Excerpt from Captain Marris’s Briefing for New Crew


Talereth isn’t the biggest world this side of the Belt. That’s Kharos. But it’s the most lived-in. Probably holds three-quarters of the system’s people, and hardly a soul down there knows they’re part of a system at all.

Locals call it the Heart of Creation. The Cradle, like nothing else ever was or will be. They don’t know about the rest. They don’t realize their skies weren’t always this quiet. Some say that’s a shame. Others say it’s for the best.

Coming down from orbit, what hits you first is the color. Wide blue waters. Forests that go on forever. Then the shapes: long continents, broken mountain spines, old ruins wrapped in vines. And if your descent’s clean and the wind favors you, the air will hit like a blessing. Warm, wild, thick with spice and salt. That scent alone is worth the visit.

The cultures down there are layered like trapped fossils. Kingdoms, republics, clans, free cities, farmsteads, or whatever else they’ve dreamed up. Each with its own rules and stories. A few of those stories are even true.

Commerce

The Mercantile Guild runs most of the official trade. Big agrarian colonies on the surface, shipping food and water to offworld habitats. They use caravans and river barges, whatever fits local eyes. But a few crossroads and coastal ports double as Wildspace docks. Quiet landings. Quiet takeoffs.

  • Highwater on Alyndra: a lively harbor with music, markets, and a spelljammer dock hidden in the nearby caldera. You wouldn’t know it unless someone showed you the path.
  • Sunreach Hold: a desert crossroads dressed like a fortress and lit up with music and pageantry. The locals see a cultural landmark. The Velvet Court sees a starborne junction under illusion and stone.

Faith and Fire

The Radiant Mandate’s been busy here. Preaching from mountaintops and back alleys. Claiming the stars are speaking again, and that Talereth’s got a role to play in what’s coming. Their missionaries tend to favor rural temples and old crossroads, where folk still watch the skies and listen for meaning. Some call them protectors. Others say their light burns too hot.

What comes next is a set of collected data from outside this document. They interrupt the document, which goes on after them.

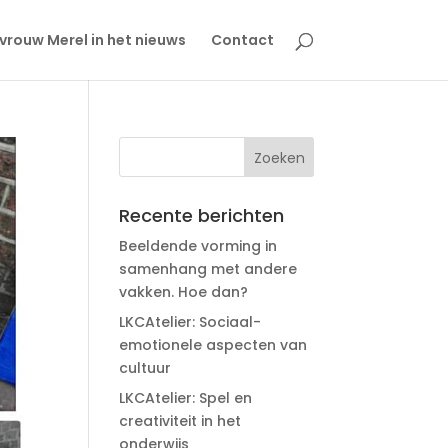
rouw Merel in het nieuws
Contact
Recente berichten
Beeldende vorming in
samenhang met andere
vakken. Hoe dan?
LKCAtelier: Sociaal-
emotionele aspecten van
cultuur
LKCAtelier: Spel en
creativiteit in het
onderwijs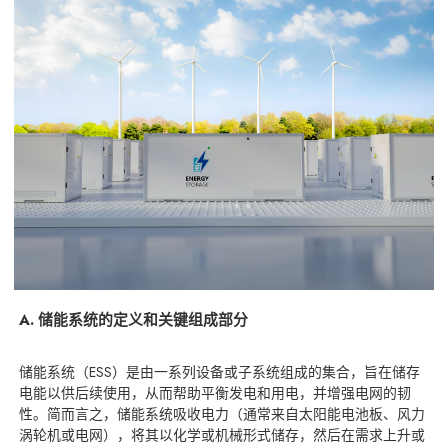
A. 储能系统的定义和关键组成部分
储能系统（ESS）是由一系列设备或子系统组成的集合，旨在储存
电能以供后续使用，从而帮助平衡发电和用电，并增强电网的韧
性。简而言之，储能系统吸收电力（通常来自太阳能电池板、风力
涡轮机或电网），将其以化学或机械形式储存，然后在需求上升或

They’ve taken a particular interest in Myrren, Talereth’s haunted moon. It's still veiled. Still full of old stories. The Mandate treats it like a holy site — or a cursed one in need of cleansing. Pilgrimages have increased, and some say they’ve seen shapes in the sky above it. Not ships. Not stars. Something else.

How Talereth Forgot the Sky

Additional Commentary from Captain Marris


Most folks down on Talereth don’t look up much. Not really. Oh, they see the stars. Tell stories about them. But they don’t know them. Not like we do.

Wasn’t always that way. Back in the Ember Age, they say, the sky was full of traffic. Trade routes, star-charts, even proper ports. Then Kharos burned, and everything changed.

The aftermath was slow. No single war to mark the end. Just fear, silence, and the long forgetting. Year by year, generation by generation, the stars became myth again. Spelljammers turned into bedtime stories. By the time I was a boy, most folks thought the sky was just for weather and wishing.

Truth is, they forgot on purpose. No calendars. No contact. No need to explain why the sky stopped speaking. Easier that way, maybe.

Some old families still know a bit more than they say. Some places remember more than they show. But the world itself? It turned inward. Grew roots instead of sails.

So don’t expect a warm welcome if you land uninvited. You’ll look like a ghost to them. Or a god. Either one’s trouble.